Two opposing possibilities have arisen. One is that the Senate has jurisdiction because the Constitution says that “the Senate shall have the sole power to try and decide all cases of impeachment.”
On the other hand, the Court in earlier jurisprudence has asserted that it has the power to determine whether the constitutional procedure for impeachment has been followed. Besides, the Constitution has given to the Supreme Court the power to decide whether there has been “a grave abuse of discretion amounting to lack or excess of jurisdiction on the part of any branch or instrumentality of the Government.” Hence, can the Court decide that what happened in the House of Representatives leading to the impeachment constituted grave abuse of discretion amounting to lack or excess of jurisdiction?
We will have to await what lawyers on either side will say about jurisdiction.

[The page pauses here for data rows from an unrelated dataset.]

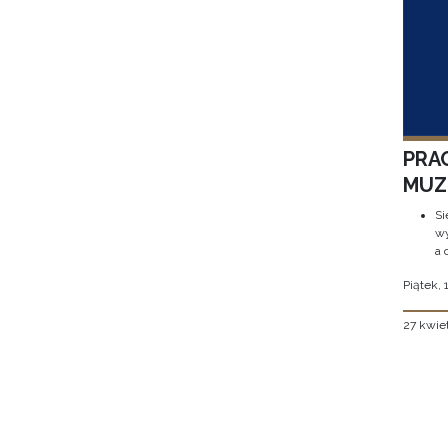
PRA
MUZE
Si
wy
a 
Piątek, 
27 kwie
Stron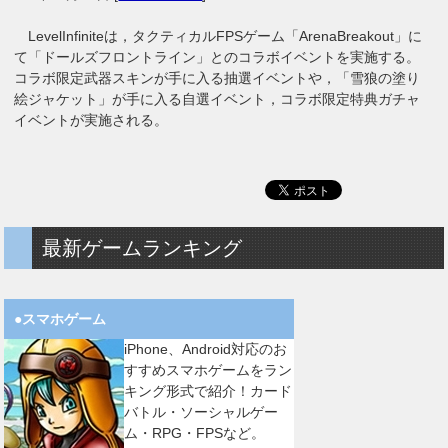
LevelInfiniteは，タクティカルFPSゲーム「ArenaBreakout」に
て「ドールズフロントライン」とのコラボイベントを実施する。
コラボ限定武器スキンが手に入る抽選イベントや，「雪狼の塗り
絵ジャケット」が手に入る自選イベント，コラボ限定特典ガチャ
イベントが実施される。
最新ゲームランキング
●スマホゲーム
iPhone、Android対応のお
すすめスマホゲームをラン
キング形式で紹介！カード
バトル・ソーシャルゲー
ム・RPG・FPSなど。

After the resolution of such issue, the lawyers will have to tackle next the question of sufficiency of the complaint brought to the Senate. One core issue will be the determination of the kind of verification needed.
None of the above issues arose in the Estrada impeachment. These issues, however, have been brought up in the current case and they have to be resolved before trial can proceed.
On the issue of the needed verification, the text of the Constitution as quoted above is not of much help. But the Rules of the House require that at the time of the filing, the complaint must be “verified and sworn to before the Secretary General” by the members filing it. The formula for verification is prescribed by the Rules. Was this followed? Congressional Record for December 12, 2011, has the Secretary General testifying that this was done. It should be easy enough to look into whether the verification papers exist. After all, these are public records.
After all is said and done, the final question will be whether a vote of two-thirds of all the Members of the Senae can be mustered. How many votes constitute 2/3 of the current 23 Senators, 16 or 15? There is jurisprudence to the effect that in constitutionally prescribed arithmetic fractions are ignored. Can this be applied to impeachment?